Marcel Nuss : Chaque séance dure en moyenne 90 minutes et peut avoir lieu au domicile ou au sein d'un établissement. Du fait de sa longueur, elle ne doit pas être confondue avec une passe. Les personnes qui ont fait le choix d'assister doivent faire preuve d'une réelle sensibilité. Ce sont parfois des prostituées spécialement formées à cette prise en charge ou bien des volontaires, professionnels issus du secteur médical ou paramédical (kiné, psychologues, infirmiers...). Les postulants assurent entre 3 et 4 séances par mois.
H : Ces personnes sont-elles rémunérées ?
MN : C'est justement là qu'il y a un problème, notamment avec le NID (Mouvement pour l'abolition de la prostitution). Pour l'instant, puisqu'il est encore illégal en France, l'accompagnement sexuel est pratiqué par charité ou par compassion, avec tous les risques pénaux que cela suppose. Mais nous partons du principe qu'il y a une vraie formation et que cela doit donc être considéré comme un vrai travail. Il ne s'agit pas, vulgairement parlant, de faire une branlette mais de mettre en place un contexte spécifique avec un vrai protocole. L'accompagnement repose sur la réappropriation et la réincarnation du corps de la personne handicapée, ce qui nécessite la mise en place d'une ambiance adaptée, beaucoup de massages, et éventuellement une masturbation ou un acte total. La seule chose qui n'est pas donnée, ce sont les baisers, à cause de la connotation trop sentimentale. Derrière un baiser, il y a forcément un sentiment amoureux et il faut éviter de créer ce type de confusion. Cela étant, 80 % de l'accompagnement porte sur l'affectif. Ce n'est pas seulement une question de sexe, nous abordons la globalité de la problématique. Je tiens également à préciser que cet accompagnement est réservé aux personnes majeures.

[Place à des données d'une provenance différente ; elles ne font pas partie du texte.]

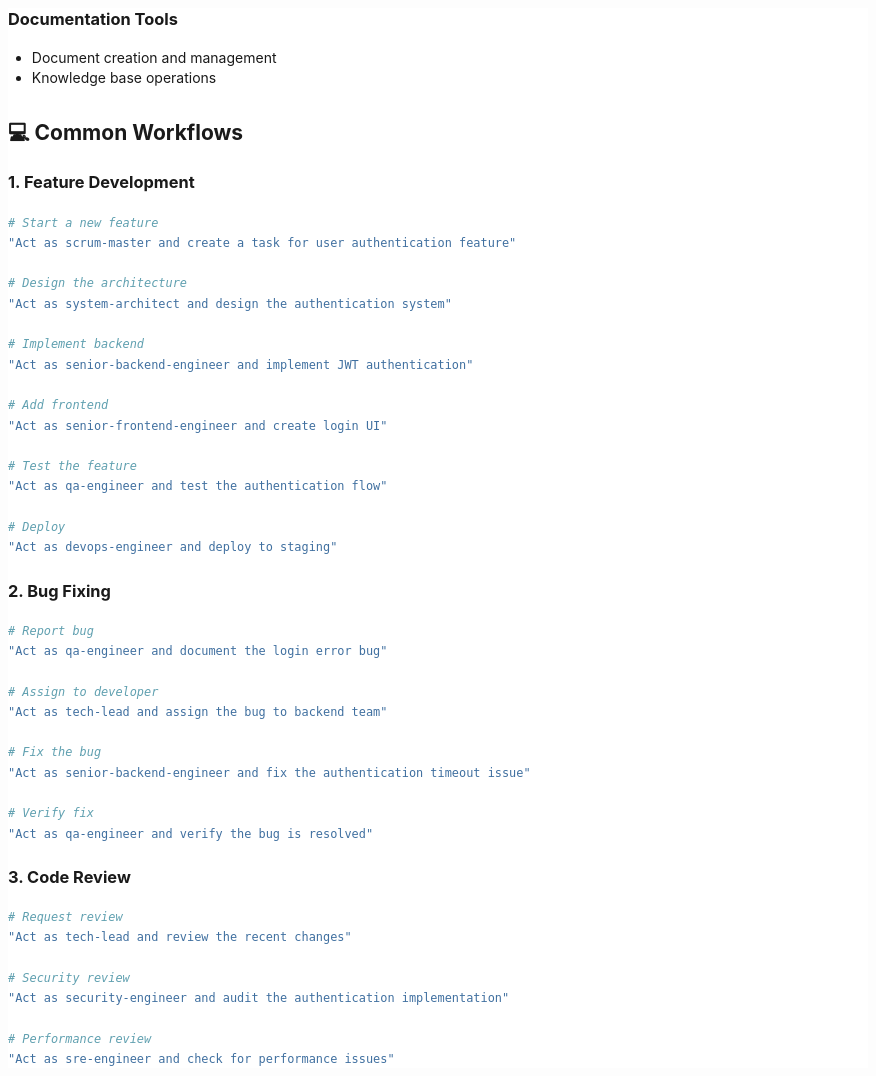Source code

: ### Documentation Tools
- Document creation and management
- Knowledge base operations

## 💻 Common Workflows

### 1. Feature Development
```bash
# Start a new feature
"Act as scrum-master and create a task for user authentication feature"

# Design the architecture
"Act as system-architect and design the authentication system"

# Implement backend
"Act as senior-backend-engineer and implement JWT authentication"

# Add frontend
"Act as senior-frontend-engineer and create login UI"

# Test the feature
"Act as qa-engineer and test the authentication flow"

# Deploy
"Act as devops-engineer and deploy to staging"
```

### 2. Bug Fixing
```bash
# Report bug
"Act as qa-engineer and document the login error bug"

# Assign to developer
"Act as tech-lead and assign the bug to backend team"

# Fix the bug
"Act as senior-backend-engineer and fix the authentication timeout issue"

# Verify fix
"Act as qa-engineer and verify the bug is resolved"
```

### 3. Code Review
```bash
# Request review
"Act as tech-lead and review the recent changes"

# Security review
"Act as security-engineer and audit the authentication implementation"

# Performance review
"Act as sre-engineer and check for performance issues"
```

H : La demande vient-elle plutôt des hommes ou des femmes ?
MN : Globalement plutôt des hommes. C'est un désir revendiqué. Hommes et femmes n'attendent pas la même chose. L'homme veut jouir tandis que la femme a besoin de tout un contexte, de plus de sensualité. Dans le groupe d'accompagnants formé à Genève, il y avait plus d'hommes que de femmes.
H : L'accompagnement sexuel est-il destiné également aux personnes handicapées mentales ?
MN : La problématique n'est pas la même car une personne handicapée mentale est capable de se masturber mais ne sait pas toujours comment faire. Dans ce cas, l'accompagnement sexuel vise à leur apprendre à « apprivoiser » leur corps pour les rendre ensuite autonomes. C'est important car on constate que derrière l'agressivité de beaucoup d'entre eux, il y a une grande frustration sexuelle. Répondre à cette frustration permet de tempérer ou de faire disparaître leur violence. L'accès à la sexualité peut agir comme une vraie thérapie.